— How to complete this task —
Your reply should be one number: how many lines of the material contain the word "Foundation".

— Source material —

━━━━━━━━━━

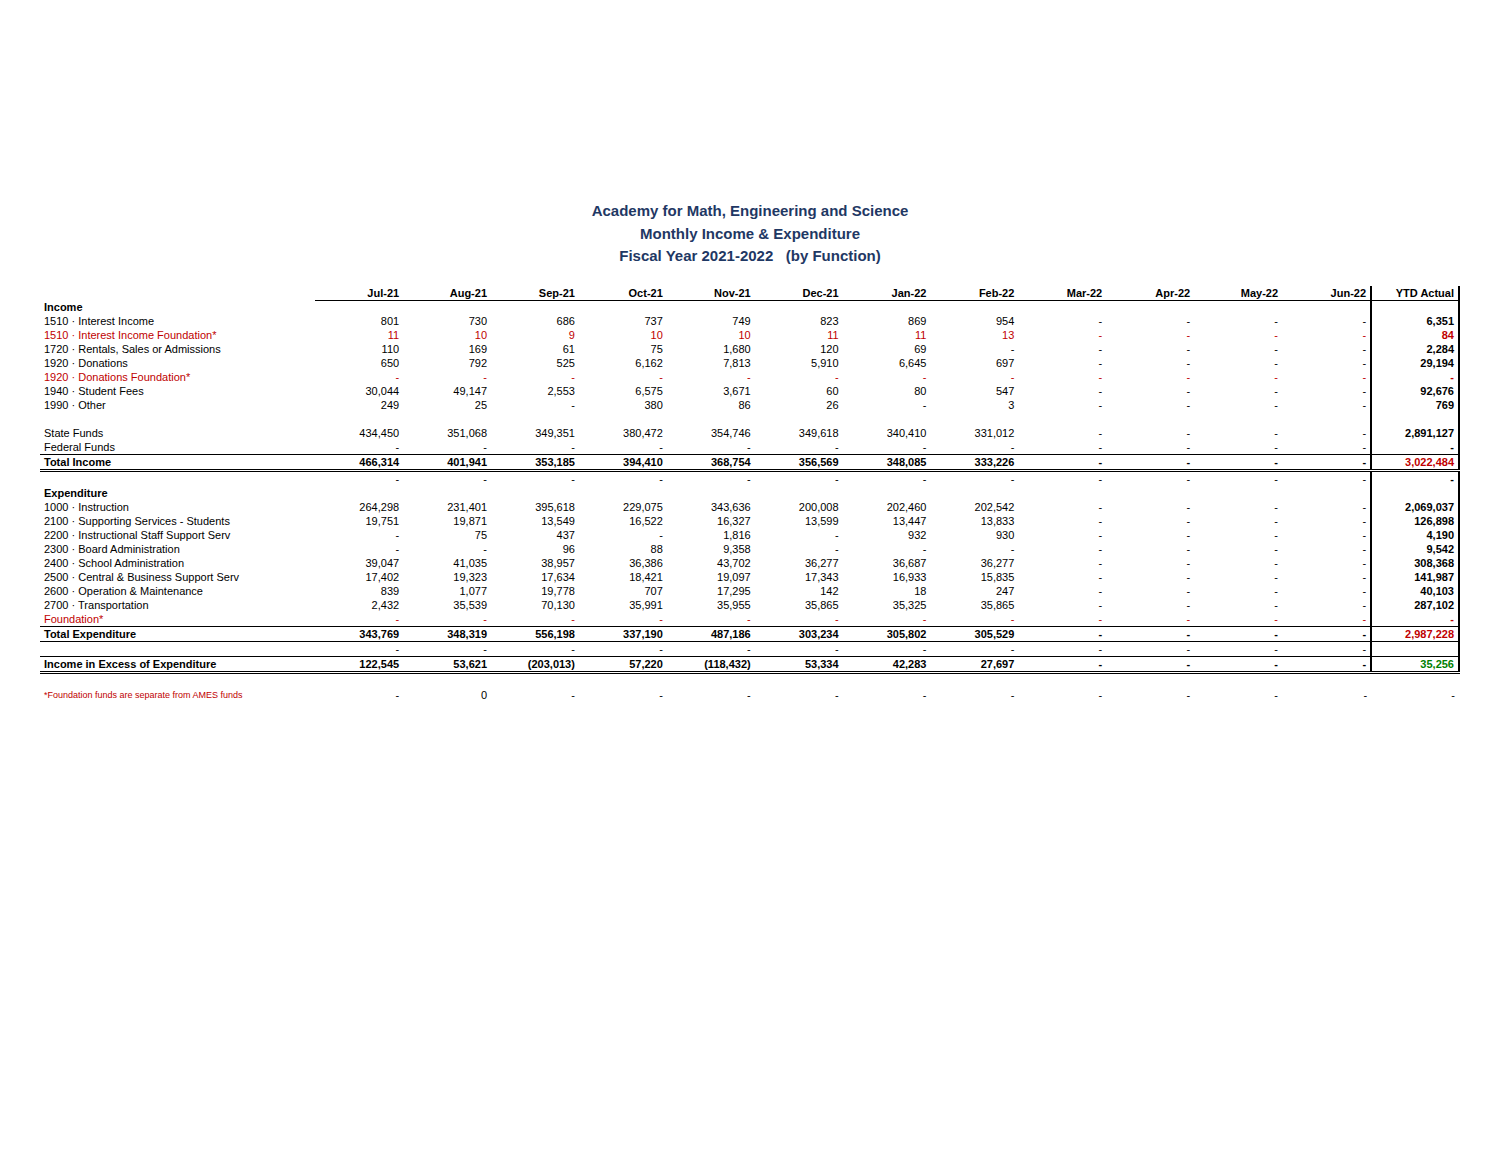Academy for Math, Engineering and Science
Monthly Income & Expenditure
Fiscal Year 2021-2022 (by Function)
| | Jul-21 | Aug-21 | Sep-21 | Oct-21 | Nov-21 | Dec-21 | Jan-22 | Feb-22 | Mar-22 | Apr-22 | May-22 | Jun-22 | YTD Actual |
| --- | --- | --- | --- | --- | --- | --- | --- | --- | --- | --- | --- | --- | --- |
| Income | | | | | | | | | | | | | |
| 1510 · Interest Income | 801 | 730 | 686 | 737 | 749 | 823 | 869 | 954 | - | - | - | - | 6,351 |
| 1510 · Interest Income Foundation* | 11 | 10 | 9 | 10 | 10 | 11 | 11 | 13 | - | - | - | - | 84 |
| 1720 · Rentals, Sales or Admissions | 110 | 169 | 61 | 75 | 1,680 | 120 | 69 | - | - | - | - | - | 2,284 |
| 1920 · Donations | 650 | 792 | 525 | 6,162 | 7,813 | 5,910 | 6,645 | 697 | - | - | - | - | 29,194 |
| 1920 · Donations Foundation* | - | - | - | - | - | - | - | - | - | - | - | - | - |
| 1940 · Student Fees | 30,044 | 49,147 | 2,553 | 6,575 | 3,671 | 60 | 80 | 547 | - | - | - | - | 92,676 |
| 1990 · Other | 249 | 25 | - | 380 | 86 | 26 | - | 3 | - | - | - | - | 769 |
| State Funds | 434,450 | 351,068 | 349,351 | 380,472 | 354,746 | 349,618 | 340,410 | 331,012 | - | - | - | - | 2,891,127 |
| Federal Funds | - | - | - | - | - | - | - | - | - | - | - | - | - |
| Total Income | 466,314 | 401,941 | 353,185 | 394,410 | 368,754 | 356,569 | 348,085 | 333,226 | - | - | - | - | 3,022,484 |
| | - | - | - | - | - | - | - | - | - | - | - | - | - |
| Expenditure | | | | | | | | | | | | | |
| 1000 · Instruction | 264,298 | 231,401 | 395,618 | 229,075 | 343,636 | 200,008 | 202,460 | 202,542 | - | - | - | - | 2,069,037 |
| 2100 · Supporting Services - Students | 19,751 | 19,871 | 13,549 | 16,522 | 16,327 | 13,599 | 13,447 | 13,833 | - | - | - | - | 126,898 |
| 2200 · Instructional Staff Support Serv | - | 75 | 437 | - | 1,816 | - | 932 | 930 | - | - | - | - | 4,190 |
| 2300 · Board Administration | - | - | 96 | 88 | 9,358 | - | - | - | - | - | - | - | 9,542 |
| 2400 · School Administration | 39,047 | 41,035 | 38,957 | 36,386 | 43,702 | 36,277 | 36,687 | 36,277 | - | - | - | - | 308,368 |
| 2500 · Central & Business Support Serv | 17,402 | 19,323 | 17,634 | 18,421 | 19,097 | 17,343 | 16,933 | 15,835 | - | - | - | - | 141,987 |
| 2600 · Operation & Maintenance | 839 | 1,077 | 19,778 | 707 | 17,295 | 142 | 18 | 247 | - | - | - | - | 40,103 |
| 2700 · Transportation | 2,432 | 35,539 | 70,130 | 35,991 | 35,955 | 35,865 | 35,325 | 35,865 | - | - | - | - | 287,102 |
| Foundation* | - | - | - | - | - | - | - | - | - | - | - | - | - |
| Total Expenditure | 343,769 | 348,319 | 556,198 | 337,190 | 487,186 | 303,234 | 305,802 | 305,529 | - | - | - | - | 2,987,228 |
| | - | - | - | - | - | - | - | - | - | - | - | - | |
| Income in Excess of Expenditure | 122,545 | 53,621 | (203,013) | 57,220 | (118,432) | 53,334 | 42,283 | 27,697 | - | - | - | - | 35,256 |
| *Foundation funds are separate from AMES funds | - | 0 | - | - | - | - | - | - | - | - | - | - | - |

━━━━━━━━━━

— Problem solution —
4